Tiled convolution with halo cells

 

 

 

Summary

 In this chapter we have studied convolution as an important parallel computation pattern. While convolution is used in many applications, such as computer vision and video processing, it also represents a general pattern that forms the basis of many parallel algorithms. For example, one can view the stencil algorithms in partial differential equation solvers as a special case of convolution; this will be the subject of Chapter 8, Stencil.
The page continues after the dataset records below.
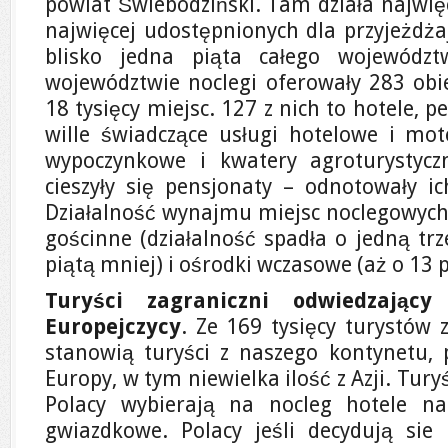
powiat Świebodziński. Tam działa najwię
najwięcej udostępnionych dla przyjeżdża
blisko jedna piąta całego wojewód
województwie noclegi oferowały 283 obie
18 tysięcy miejsc. 127 z nich to hotele, 
wille świadczące usługi hotelowe i mote
wypoczynkowe i kwatery agroturystycz
cieszyły się pensjonaty – odnotowały ic
Działalność wynajmu miejsc noclegowych 
gościnne (działalność spadła o jedną trz
piątą mniej) i ośrodki wczasowe (aż o 13 
Turyści zagraniczni odwiedzający
Europejczycy
. Ze 169 tysięcy turystów 
stanowią turyści z naszego kontynetu, p
Europy, w tym niewielka ilość z Azji. Turyś
Polacy wybierają na nocleg hotele na
gwiazdkowe. Polacy jeśli decydują sie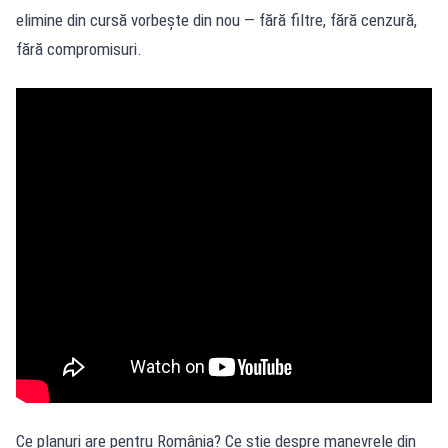
elimine din cursă vorbește din nou — fără filtre, fără cenzură,
fără compromisuri.
Ce planuri are pentru România? Ce știe despre manevrele din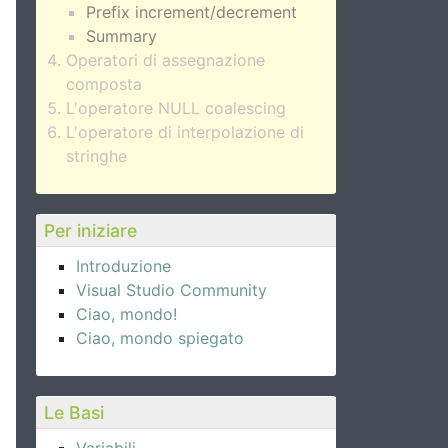
Prefix increment/decrement
Summary
Operatori di assegnazione
composta
L'operatore NULL coalescing
L'operatore di interpolazione di
stringhe
Per iniziare
Introduzione
Visual Studio Community
Ciao, mondo!
Ciao, mondo spiegato
Le Basi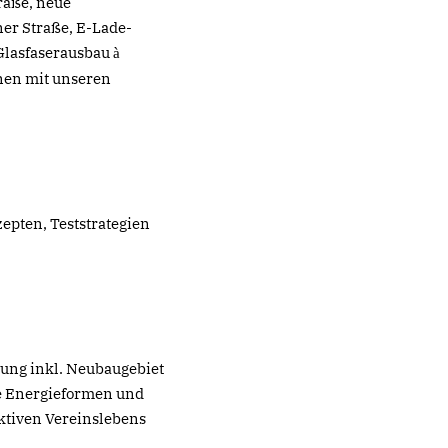
raße, neue
ner Straße, E-Lade-
Glasfaserausbau
à
nen mit unseren
pten, Teststrategien
ung inkl. Neubaugebiet
e Energieformen und
ktiven Vereinslebens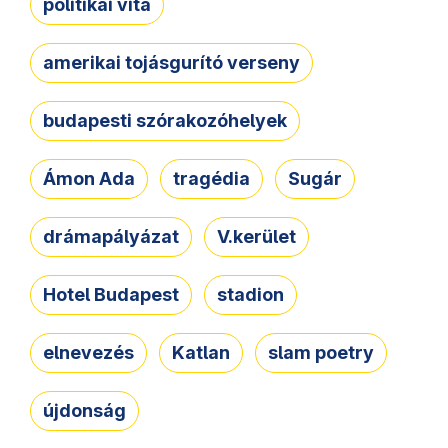
politikai vita
amerikai tojásgurító verseny
budapesti szórakozóhelyek
Ámon Ada
tragédia
Sugár
drámapályázat
V.kerület
Hotel Budapest
stadion
elnevezés
Katlan
slam poetry
újdonság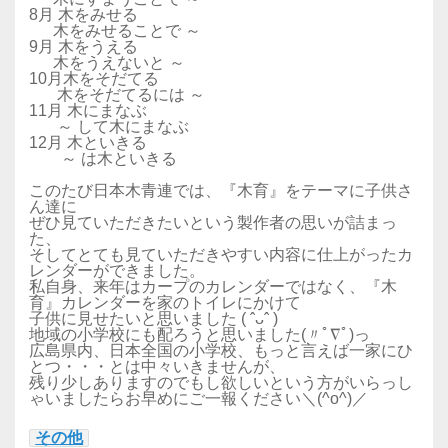
8月 木をみせる
木をみせることで ～
9月 木をうえる
木をうえないと ～
10月木をそだてる
木をそだてるには ～
11月 木にまなぶ
～ して木にまなぶ
12月 木といきる
～ は木といきる
このたび日本木青連では、『木育』をテーマに子供さ
ん達に
ぜひ見ていただきたいという製作者の思いが詰まっ
た、
そしてとても見ていただきやすい内容に仕上がったカ
レンダーができました。
私自身、来年はカープのカレンダーではなく、『木
育』カレンダーを家のトイレにかけて
子供に見せたいと思いました ( ˆᴗˆ )
地域の小学校にも配ろうと思いました(〃ﾟ∇ﾟ)っ
広島県内、日本全国の小学校、もっと言えば一家にひ
とつ・・・とは中々いきませんが、
残り少しありますのでもし欲しいという方がいらっし
ゃいましたらお早めにご一報ください＼(^o^)／
その他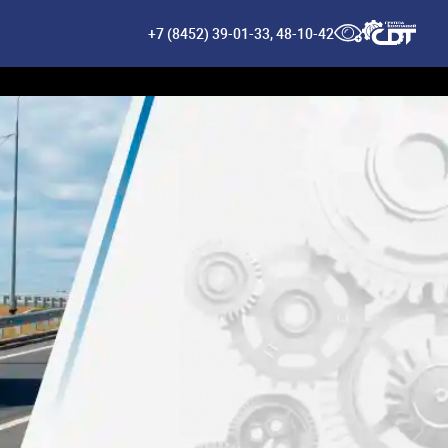
+7 (8452) 39-01-33
,
48-10-42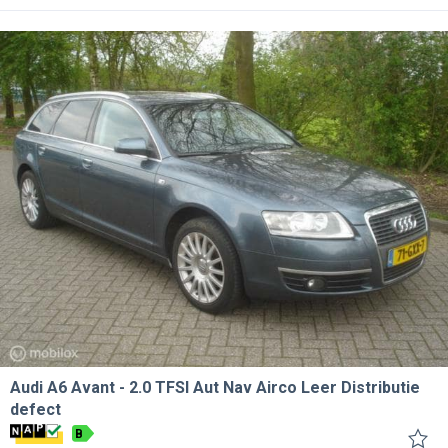
Audi A6 Avant
2.0 TFSI Aut Nav Airco Leer Distributie
defect
B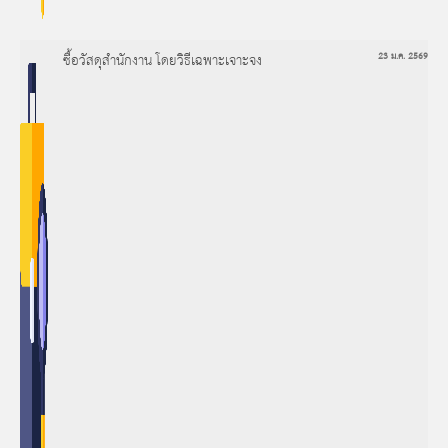
ซื้อวัสดุสำนักงาน โดยวิธีเฉพาะเจาะจง
23 ม.ค. 2569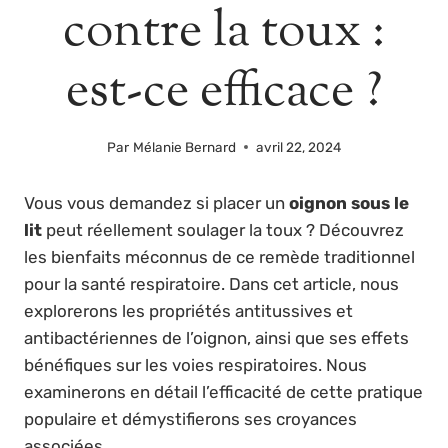
contre la toux :
est-ce efficace ?
Par
Mélanie Bernard
avril 22, 2024
Vous vous demandez si placer un
oignon sous le
lit
peut réellement soulager la toux ? Découvrez
les bienfaits méconnus de ce remède traditionnel
pour la santé respiratoire. Dans cet article, nous
explorerons les propriétés antitussives et
antibactériennes de l’oignon, ainsi que ses effets
bénéfiques sur les voies respiratoires. Nous
examinerons en détail l’efficacité de cette pratique
populaire et démystifierons ses croyances
associées.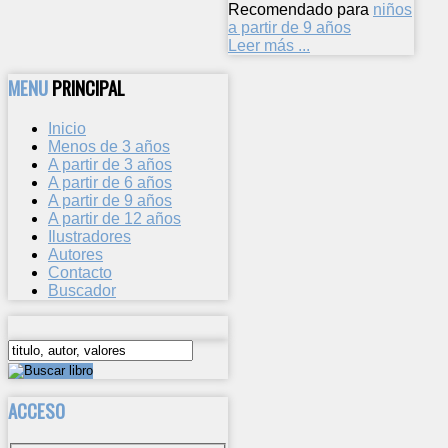
Recomendado para
niños
a partir de 9 años
Leer más ...
MENU
PRINCIPAL
Inicio
Menos de 3 años
A partir de 3 años
A partir de 6 años
A partir de 9 años
A partir de 12 años
Ilustradores
Autores
Contacto
Buscador
ACCESO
For another example, one can also view the calculation of grid point force or potential value as a special case of convolution, which will be presented in Chapter 17, Iterative Magnetic Resonance Imaging Reconstruction. We will also apply much of what we learned in this chapter on convolutional neural networks in Chapter 16, Deep Learning.

 

 We presented a basic parallel convolution algorithm whose implementation will be limited by DRAM bandwidth for accessing both the input and filter elements. We then introduced constant memory and a simple modification to the kernel and host code to take advantage of constant caching and eliminate practically all DRAM accesses for the filter elements. We further introduced a tiled parallel convolution algorithm that reduces DRAM bandwidth consumption by leveraging the shared memory while introducing more control flow divergence and programming complexity. Finally, we presented a tiled parallel convolution algorithm that takes advantage of the L1 and L2 caches for handling halo cells.

 

 We presented an analysis of the benefit of tiling in terms of elevated arithmetic-to-global memory access ratio. The analysis is an important skill and will be useful in understanding the benefit of tiling for other patterns. Through the analysis we can learn about the limitation of small tile sizes, which is especially pronounced for large filters and 3D convolutions. 

 

 Although we have shown kernel examples for only 1D and 2D convolutions, the techniques are directly applicable to 3D convolutions as well. In general, the index calculation for the input and output arrays are more complex, owing to higher dimensionality. Also, one will have more loop nesting for each thread, since multiple dimensions need to be traversed in loading tiles and/or calculating output values. We encourage the reader to complete these higher-dimension kernels as homework exercises.